At Paris he studied theology and seemed destined for the clergy in the Jansenist sect. But a doctor at St. Malo aroused in him an interest in medicine and he went to Leiden in 1733 to study under the famous Hermann Boerhaave.
Having attained some fame himself as a physician, he was appointed surgeon to the Royal Guard at Paris. Observation of his own thoughts and sensations when stricken with a fever led him to study the relationship of the soul to the body, and he concluded that the soul is only a function of the heart and the brain. When his views were published in Histoire naturelle de l'âmel'ame (1745; "Natural History of the Soul"), they were attacked by clergy and rival physicians alike.

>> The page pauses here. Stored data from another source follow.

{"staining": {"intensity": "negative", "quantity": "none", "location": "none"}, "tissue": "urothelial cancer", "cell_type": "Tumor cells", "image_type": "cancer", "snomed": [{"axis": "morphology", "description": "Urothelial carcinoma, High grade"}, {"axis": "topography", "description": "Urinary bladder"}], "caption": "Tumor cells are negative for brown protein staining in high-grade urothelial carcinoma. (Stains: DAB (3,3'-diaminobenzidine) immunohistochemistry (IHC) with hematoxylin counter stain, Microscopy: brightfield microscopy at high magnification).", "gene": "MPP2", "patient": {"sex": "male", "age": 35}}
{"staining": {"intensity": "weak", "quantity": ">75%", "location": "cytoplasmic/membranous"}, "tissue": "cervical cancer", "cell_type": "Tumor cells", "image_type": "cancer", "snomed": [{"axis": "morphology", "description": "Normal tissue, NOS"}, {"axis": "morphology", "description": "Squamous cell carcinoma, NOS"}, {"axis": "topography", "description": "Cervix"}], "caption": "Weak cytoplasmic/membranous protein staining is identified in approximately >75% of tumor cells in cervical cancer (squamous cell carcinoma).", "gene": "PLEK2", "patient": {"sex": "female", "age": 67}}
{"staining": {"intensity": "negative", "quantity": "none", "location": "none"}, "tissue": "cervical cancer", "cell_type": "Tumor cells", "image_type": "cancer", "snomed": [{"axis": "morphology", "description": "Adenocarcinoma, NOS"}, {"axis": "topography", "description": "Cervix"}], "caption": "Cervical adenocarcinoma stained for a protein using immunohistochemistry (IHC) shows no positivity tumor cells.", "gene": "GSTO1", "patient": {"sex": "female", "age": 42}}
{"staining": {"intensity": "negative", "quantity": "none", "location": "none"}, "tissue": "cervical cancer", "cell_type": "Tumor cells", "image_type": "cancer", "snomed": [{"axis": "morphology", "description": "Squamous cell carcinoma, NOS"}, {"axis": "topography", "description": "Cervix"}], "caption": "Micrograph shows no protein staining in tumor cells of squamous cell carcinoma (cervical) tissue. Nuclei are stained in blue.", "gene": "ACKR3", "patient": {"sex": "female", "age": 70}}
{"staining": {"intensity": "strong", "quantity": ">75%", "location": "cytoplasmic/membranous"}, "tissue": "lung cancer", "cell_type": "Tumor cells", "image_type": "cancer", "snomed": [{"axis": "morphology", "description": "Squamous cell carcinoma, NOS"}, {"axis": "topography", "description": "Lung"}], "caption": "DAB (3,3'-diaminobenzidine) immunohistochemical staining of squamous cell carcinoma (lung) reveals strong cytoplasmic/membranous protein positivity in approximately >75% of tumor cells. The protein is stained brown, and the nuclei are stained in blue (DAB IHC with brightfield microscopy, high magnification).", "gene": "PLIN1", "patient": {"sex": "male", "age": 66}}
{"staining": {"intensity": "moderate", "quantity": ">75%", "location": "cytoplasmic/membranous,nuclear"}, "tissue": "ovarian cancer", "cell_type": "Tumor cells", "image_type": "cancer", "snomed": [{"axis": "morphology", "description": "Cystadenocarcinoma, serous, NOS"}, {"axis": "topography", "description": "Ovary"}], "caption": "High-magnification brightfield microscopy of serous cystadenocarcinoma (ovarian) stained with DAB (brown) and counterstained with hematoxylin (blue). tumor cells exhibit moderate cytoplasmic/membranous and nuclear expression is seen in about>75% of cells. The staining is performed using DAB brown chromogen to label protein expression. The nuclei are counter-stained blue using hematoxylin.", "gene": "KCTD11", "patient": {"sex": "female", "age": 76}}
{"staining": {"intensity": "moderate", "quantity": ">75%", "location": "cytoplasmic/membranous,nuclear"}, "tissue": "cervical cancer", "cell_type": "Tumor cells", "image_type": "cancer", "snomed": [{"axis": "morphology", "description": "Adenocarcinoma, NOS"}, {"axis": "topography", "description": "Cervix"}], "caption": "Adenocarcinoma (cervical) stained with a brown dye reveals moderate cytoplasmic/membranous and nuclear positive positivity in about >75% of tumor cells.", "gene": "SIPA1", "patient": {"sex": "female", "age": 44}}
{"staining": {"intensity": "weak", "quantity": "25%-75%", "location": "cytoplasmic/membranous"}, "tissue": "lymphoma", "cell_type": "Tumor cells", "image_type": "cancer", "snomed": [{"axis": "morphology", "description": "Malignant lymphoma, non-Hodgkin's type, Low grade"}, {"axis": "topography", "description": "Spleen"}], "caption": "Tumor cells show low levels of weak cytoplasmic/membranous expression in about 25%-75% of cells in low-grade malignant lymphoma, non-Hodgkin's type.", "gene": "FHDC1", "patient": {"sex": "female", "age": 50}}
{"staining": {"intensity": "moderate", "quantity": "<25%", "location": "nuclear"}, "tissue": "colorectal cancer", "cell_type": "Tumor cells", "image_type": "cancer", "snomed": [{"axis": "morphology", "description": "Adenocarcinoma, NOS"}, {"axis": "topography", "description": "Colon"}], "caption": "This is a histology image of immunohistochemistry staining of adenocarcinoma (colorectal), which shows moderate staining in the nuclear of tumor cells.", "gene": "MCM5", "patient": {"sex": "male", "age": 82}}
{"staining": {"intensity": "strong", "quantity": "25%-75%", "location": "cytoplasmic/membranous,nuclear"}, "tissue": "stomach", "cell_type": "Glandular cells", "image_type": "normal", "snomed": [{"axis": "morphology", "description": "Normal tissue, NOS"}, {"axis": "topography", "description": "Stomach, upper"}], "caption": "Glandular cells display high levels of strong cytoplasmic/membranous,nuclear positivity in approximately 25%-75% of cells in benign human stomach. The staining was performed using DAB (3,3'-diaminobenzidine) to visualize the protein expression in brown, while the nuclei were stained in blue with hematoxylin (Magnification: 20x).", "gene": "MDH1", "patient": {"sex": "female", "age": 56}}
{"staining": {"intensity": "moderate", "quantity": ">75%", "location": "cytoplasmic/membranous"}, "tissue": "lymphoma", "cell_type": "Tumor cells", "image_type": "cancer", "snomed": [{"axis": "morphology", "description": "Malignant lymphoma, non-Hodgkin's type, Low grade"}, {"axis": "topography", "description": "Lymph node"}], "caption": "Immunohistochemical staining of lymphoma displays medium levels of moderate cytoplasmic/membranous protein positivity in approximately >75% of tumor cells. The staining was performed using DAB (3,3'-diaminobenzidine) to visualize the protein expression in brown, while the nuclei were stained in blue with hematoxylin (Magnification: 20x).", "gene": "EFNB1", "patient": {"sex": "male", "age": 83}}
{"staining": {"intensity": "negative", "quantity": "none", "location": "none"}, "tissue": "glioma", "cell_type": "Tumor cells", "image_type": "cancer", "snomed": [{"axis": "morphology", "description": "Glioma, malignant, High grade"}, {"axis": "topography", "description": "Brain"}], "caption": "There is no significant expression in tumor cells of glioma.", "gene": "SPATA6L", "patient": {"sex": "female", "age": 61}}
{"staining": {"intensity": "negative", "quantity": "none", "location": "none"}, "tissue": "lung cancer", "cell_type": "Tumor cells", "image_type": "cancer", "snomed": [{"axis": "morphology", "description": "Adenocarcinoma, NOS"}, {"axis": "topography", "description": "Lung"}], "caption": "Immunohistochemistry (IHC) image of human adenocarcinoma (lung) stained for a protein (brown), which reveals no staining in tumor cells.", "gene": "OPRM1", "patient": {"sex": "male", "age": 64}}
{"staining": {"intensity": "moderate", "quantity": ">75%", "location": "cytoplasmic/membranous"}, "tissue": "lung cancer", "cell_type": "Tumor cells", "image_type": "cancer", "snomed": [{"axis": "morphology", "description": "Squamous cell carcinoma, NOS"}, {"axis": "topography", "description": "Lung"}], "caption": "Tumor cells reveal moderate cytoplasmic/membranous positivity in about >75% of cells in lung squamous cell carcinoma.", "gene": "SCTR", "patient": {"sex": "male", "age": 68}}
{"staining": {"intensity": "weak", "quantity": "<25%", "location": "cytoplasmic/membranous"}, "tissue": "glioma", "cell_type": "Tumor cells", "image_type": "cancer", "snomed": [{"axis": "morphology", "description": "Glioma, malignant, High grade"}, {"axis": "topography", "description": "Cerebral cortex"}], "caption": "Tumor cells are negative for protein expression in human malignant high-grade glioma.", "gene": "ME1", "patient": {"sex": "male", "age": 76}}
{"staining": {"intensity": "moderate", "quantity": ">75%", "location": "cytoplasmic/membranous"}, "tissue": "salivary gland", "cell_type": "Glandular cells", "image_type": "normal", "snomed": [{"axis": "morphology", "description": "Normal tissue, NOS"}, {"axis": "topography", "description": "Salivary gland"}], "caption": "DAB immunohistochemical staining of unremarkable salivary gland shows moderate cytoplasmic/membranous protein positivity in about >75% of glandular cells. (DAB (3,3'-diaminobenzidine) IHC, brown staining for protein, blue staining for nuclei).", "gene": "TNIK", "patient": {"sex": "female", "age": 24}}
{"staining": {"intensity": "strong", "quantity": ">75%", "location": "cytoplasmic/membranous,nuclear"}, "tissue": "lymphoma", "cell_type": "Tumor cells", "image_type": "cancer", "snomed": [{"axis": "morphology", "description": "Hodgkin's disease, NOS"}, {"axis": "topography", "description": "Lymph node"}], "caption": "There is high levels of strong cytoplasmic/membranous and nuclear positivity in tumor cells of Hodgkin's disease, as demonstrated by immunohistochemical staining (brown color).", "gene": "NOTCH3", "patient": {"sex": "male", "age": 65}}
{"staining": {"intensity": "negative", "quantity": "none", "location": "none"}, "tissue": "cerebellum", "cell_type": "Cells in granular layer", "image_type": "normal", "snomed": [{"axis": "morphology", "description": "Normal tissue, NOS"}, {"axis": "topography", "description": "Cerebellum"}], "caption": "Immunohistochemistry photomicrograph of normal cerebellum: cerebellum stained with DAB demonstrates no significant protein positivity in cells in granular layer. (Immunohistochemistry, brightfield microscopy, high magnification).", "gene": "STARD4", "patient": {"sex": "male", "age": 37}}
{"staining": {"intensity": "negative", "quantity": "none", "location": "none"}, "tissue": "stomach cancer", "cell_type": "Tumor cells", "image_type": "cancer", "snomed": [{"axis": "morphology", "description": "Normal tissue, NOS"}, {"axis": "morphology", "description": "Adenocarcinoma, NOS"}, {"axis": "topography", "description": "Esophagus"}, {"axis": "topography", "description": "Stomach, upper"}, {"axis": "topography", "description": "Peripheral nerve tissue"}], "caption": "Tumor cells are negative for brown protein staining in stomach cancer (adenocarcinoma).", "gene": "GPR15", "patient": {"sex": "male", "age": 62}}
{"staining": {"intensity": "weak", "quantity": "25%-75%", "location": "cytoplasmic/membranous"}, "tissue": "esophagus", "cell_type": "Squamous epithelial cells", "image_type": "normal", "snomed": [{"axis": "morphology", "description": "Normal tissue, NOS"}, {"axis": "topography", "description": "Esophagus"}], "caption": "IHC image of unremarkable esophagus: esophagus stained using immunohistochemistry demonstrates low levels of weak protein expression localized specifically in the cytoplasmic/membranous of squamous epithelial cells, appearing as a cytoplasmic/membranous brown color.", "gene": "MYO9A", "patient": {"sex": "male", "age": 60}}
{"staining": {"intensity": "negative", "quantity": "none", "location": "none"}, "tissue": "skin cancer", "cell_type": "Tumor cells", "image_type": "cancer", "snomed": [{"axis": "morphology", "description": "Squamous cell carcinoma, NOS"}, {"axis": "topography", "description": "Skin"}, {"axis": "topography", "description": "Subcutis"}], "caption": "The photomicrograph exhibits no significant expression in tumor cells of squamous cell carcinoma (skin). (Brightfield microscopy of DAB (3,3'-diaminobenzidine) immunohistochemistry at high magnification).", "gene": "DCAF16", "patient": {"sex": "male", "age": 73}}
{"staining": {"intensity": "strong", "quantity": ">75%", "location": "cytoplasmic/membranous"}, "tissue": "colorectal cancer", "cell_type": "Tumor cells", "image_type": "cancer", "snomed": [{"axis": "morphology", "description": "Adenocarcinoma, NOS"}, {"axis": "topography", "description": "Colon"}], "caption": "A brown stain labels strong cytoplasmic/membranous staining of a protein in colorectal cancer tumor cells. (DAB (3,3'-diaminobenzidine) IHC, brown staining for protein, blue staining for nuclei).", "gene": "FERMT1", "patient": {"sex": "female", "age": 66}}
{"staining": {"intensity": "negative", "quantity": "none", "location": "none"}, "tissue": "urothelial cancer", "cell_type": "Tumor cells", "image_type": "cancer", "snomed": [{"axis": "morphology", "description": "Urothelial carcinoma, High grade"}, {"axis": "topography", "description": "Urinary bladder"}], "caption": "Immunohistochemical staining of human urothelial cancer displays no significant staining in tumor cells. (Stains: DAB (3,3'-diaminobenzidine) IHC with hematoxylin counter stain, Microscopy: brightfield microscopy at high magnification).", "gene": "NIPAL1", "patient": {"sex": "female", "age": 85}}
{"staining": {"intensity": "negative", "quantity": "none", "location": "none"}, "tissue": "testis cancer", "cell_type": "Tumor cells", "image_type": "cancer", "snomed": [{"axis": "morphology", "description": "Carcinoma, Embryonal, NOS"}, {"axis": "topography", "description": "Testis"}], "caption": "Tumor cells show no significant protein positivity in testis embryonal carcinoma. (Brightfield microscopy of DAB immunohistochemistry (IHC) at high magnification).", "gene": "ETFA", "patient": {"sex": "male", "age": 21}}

La Mettrie fled to Leiden where he developed his views into an even more thorough-going materialism. In L'Homme machine (1748; "Man a Machine") he argued that man is but a complex arrangement of matter. Those who maintain that thinking requires a non-corporeal soul have not shown that the body is incapable of thinking. There can be ideas only if the body has first been impressed through the senses. The lower animals also have sense organs and man is only a superior animal. There is no soul that survives the dissolution of the body. Sensuous pleasure is the aim of life, and virtue can have no basis other than self-love. The posthumous L'Art de Jouir (1751; "The Art of Enjoyment") also expounded these views. The storm raised by these unorthodox opinions made it necessary for La Mettrie to leave Leiden. In 1748 he was given a position as court reader by Frederick the Great in Berlin.